## Material erkunden
- a) Gib den Text über Lebenszufriedenheit ab den Worten „Zwischenzeitlich ist so“ bis einschließlich „zufrieden als nicht-Arbeitslose?“ erneut wieder. Ersetze dabei „Sozialforscher“ durch „Wissenschaftler“.
- b) Für welchen Schadstoff kann Maike Schmitt laut dem Text über Lebenszufriedenheit einen Zusammenhang mit der Lebenszufriedenheit zeigen?
- c) Setze den Text über Lebenszufriedenheit nach seinem letzten Satz fort.

## Ausgewählter Text
Zwischenzeitlich ist so ziemlich alles, was an sozio-demographischen Variablen in Fragebögen erhoben wird, mit der Lebenszufriedenheit korreliert worden. Als Ergebnis wissen wir nunmehr, dass Arbeitslose weniger, Personen mit über dem Median liegenden Einkommen mehr, verheiratete mehr, ledige weniger, Rentner weniger, Jüngere mehr, Gesunde mehr, Kranke weniger, Bewohner eines Landes mit hoher Inflation weniger, Bewohner eines Landes mit geringer Inflation mehr Lebenszufriedenheit zeigen als andere. Und obwohl ich der Letzte bin, der die Befriedigung, die man als Sozialforscher erlebt, wenn das Statistikprogramm Sternchen hinter dem Koeffizienten ausgibt oder der P-Wert eine Signifikanz anzeigt, nicht nachvollziehen kann, so muss ich doch an dieser Stelle die unvermeidliche Warum-Frage stellen. Warum sind Arbeitslose weniger mit Ihrem Leben zufrieden als nicht-Arbeitslose?
Und ich höre schon die Leser rufen, aber das ist doch klar, weil sie arbeitslos sind und deshalb nicht arbeiten und kein Geld verdienen und deshalb sich nichts leisten können und weil sie sich nichts leisten können, sind sie mit ihrem Leben unzufrieden. Ist das so? Ist Lebenszufriedenheit also in erster Linie ein Ausdruck materieller Bedürfnisbefriedigung? Dann darf man Reiche nicht besteuern, denn das reduziert ihre Lebenszufriedenheit. Oder ist Zufriedenheit nicht vielmehr ein relatives Konzept, das etwas mit Anstrengung und Ergebnis zu tun hat? Wie auch immer, man müsste eine Theorie finden, die den Zusammenhang zwischen was auch immer und Lebenszufriedenheit über das Stadium der mehr oder weniger Plausibilität hinausbefördert.
Leider verharrt auch die Arbeit von Maike Schmitt im Stadium der Plausibilität. Schmitt untersucht die Frage, wie das objektiv vorhandene Maß an Luftverschmutzung, gemessen in CO2, NOx und Ozon (O3) sich auf die Lebenszufriedenheit der im SOEP-Befragten auswirkt. Das ist ein mutiges Unterfangen, denn die Verbindung zwischen erklärenden Variablen (CO2, NOx und Ozon) und Lebenszufriedenheit ist noch schwieriger herzustellen, als sie das sowieso schon ist [Die Probleme, die sich mit dieser Art von Analyse verbinden, sind mannigfaltig. Daten über Luftverschmutzung liegen nur für geographische Gebiete und für bestimmte Tage vor. Entsprechend müsste man erklären, wie die Luftverschmutzung am 7. März 2006 im südlichen Baden Württemberg mit der Lebenszufriedenheit von Elfriede Petermann aus Freiburg von “7” zusammenhängt, die diese am 9.März in der entsprechenden SOEP-Befragung angegeben hat. Nicht leicht, das ganze]. Aber es ist doch plausibel anzunehmen, dass Umweltverschmutzung mit Lebenszufriedenheit zusammenhängt und zumindest für Ozon, wenn schon nicht für CO2 und NOx kann Schmitt das auch zeigen. Aber was bedeutet diese Korrelation?

## Transkribierte Seiteninhalte

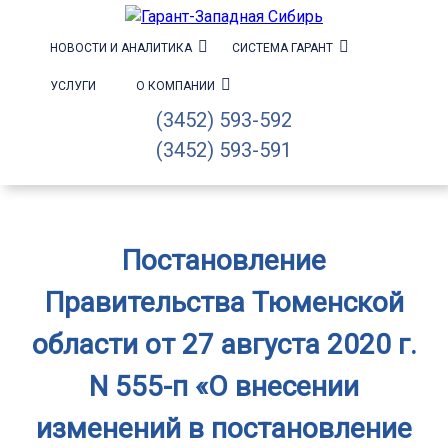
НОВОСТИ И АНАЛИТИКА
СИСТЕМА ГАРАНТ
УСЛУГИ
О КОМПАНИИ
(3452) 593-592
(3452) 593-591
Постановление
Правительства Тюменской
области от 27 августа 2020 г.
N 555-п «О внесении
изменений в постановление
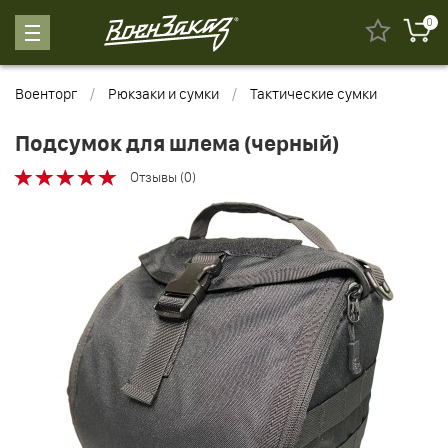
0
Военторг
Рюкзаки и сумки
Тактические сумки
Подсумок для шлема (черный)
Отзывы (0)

---

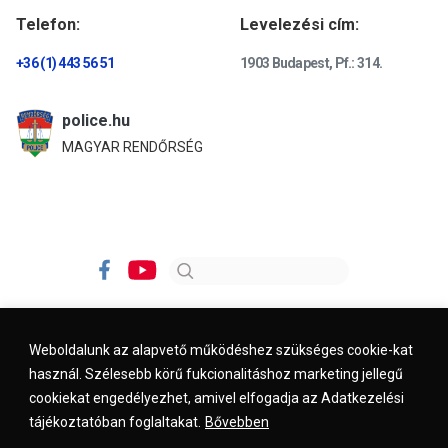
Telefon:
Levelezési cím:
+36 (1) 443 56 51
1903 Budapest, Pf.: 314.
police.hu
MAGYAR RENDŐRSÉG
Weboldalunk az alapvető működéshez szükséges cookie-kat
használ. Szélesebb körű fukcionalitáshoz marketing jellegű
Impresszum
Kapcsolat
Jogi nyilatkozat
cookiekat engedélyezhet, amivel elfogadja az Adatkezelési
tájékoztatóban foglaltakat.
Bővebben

## Ergebnisse nacheinander
- a)
Zwischenzeitlich ist so ziemlich alles, was an sozio-demographischen Variablen in Fragebögen erhoben wird, mit der Lebenszufriedenheit korreliert worden. Als Ergebnis wissen wir nunmehr, dass Arbeitslose weniger, Personen mit über dem Median liegenden Einkommen mehr, verheiratete mehr, ledige weniger, Rentner weniger, Jüngere mehr, Gesunde mehr, Kranke weniger, Bewohner eines Landes mit hoher Inflation weniger, Bewohner eines Landes mit geringer Inflation mehr Lebenszufriedenheit zeigen als andere. Und obwohl ich der Letzte bin, der die Befriedigung, die man als Wissenschaftler erlebt, wenn das Statistikprogramm Sternchen hinter dem Koeffizienten ausgibt oder der P-Wert eine Signifikanz anzeigt, nicht nachvollziehen kann, so muss ich doch an dieser Stelle die unvermeidliche Warum-Frage stellen. Warum sind Arbeitslose weniger mit Ihrem Leben zufrieden als nicht-Arbeitslose?

- b) Für Ozon.

- c)
“It is observed that current O3 pollution significantly decreases individual LS [Life satisfaction] … The reason why only O3 has a significant effect might be the fact that the pollution levels are closest to its critical thresholds and even exceed them” (21).
Das mag in der Tat so sein. Es mag auch nicht so sein. Vor allem zeigt ein Blick in die unvermeidliche logistische Regression, dass nicht nur Ozon, sondern auch Alter (steigend positiv), Haushaltseinkommen (steigend positiv), Arbeitslosigkeit (negativ), Behinderung (negativ), verheiratet sein (positiv) und Windgeschwindigkeit (negativ) sich auf die Lebenszufriedenheit auswirken. Entsprechend muss man feststellen, dass die Luftverschmutzung nur für ledige Alte, mit geringem Einkommen, die arbeitslos sind und eine Behinderung haben und nur bei hoher Windgeschwindkeit einen negativen Effekt auf die Lebenszufriedenheit der Befragten hat.
Können Sie daraus Sinn machen? Eben!
Ich auch nicht. Und deshalb wäre es sinnvoll, selbst bei aller Verliebtheit in die eigenen Daten, vielleicht doch eine Theorie zu Rate zu ziehen und sich irgendwie eine Verbindung zu überlegen, die es ermöglicht, aufgefundene Effekte auch sinnvoll und im Hinblick auf die unvermeidliche “Warum”-Frage zu beantworten.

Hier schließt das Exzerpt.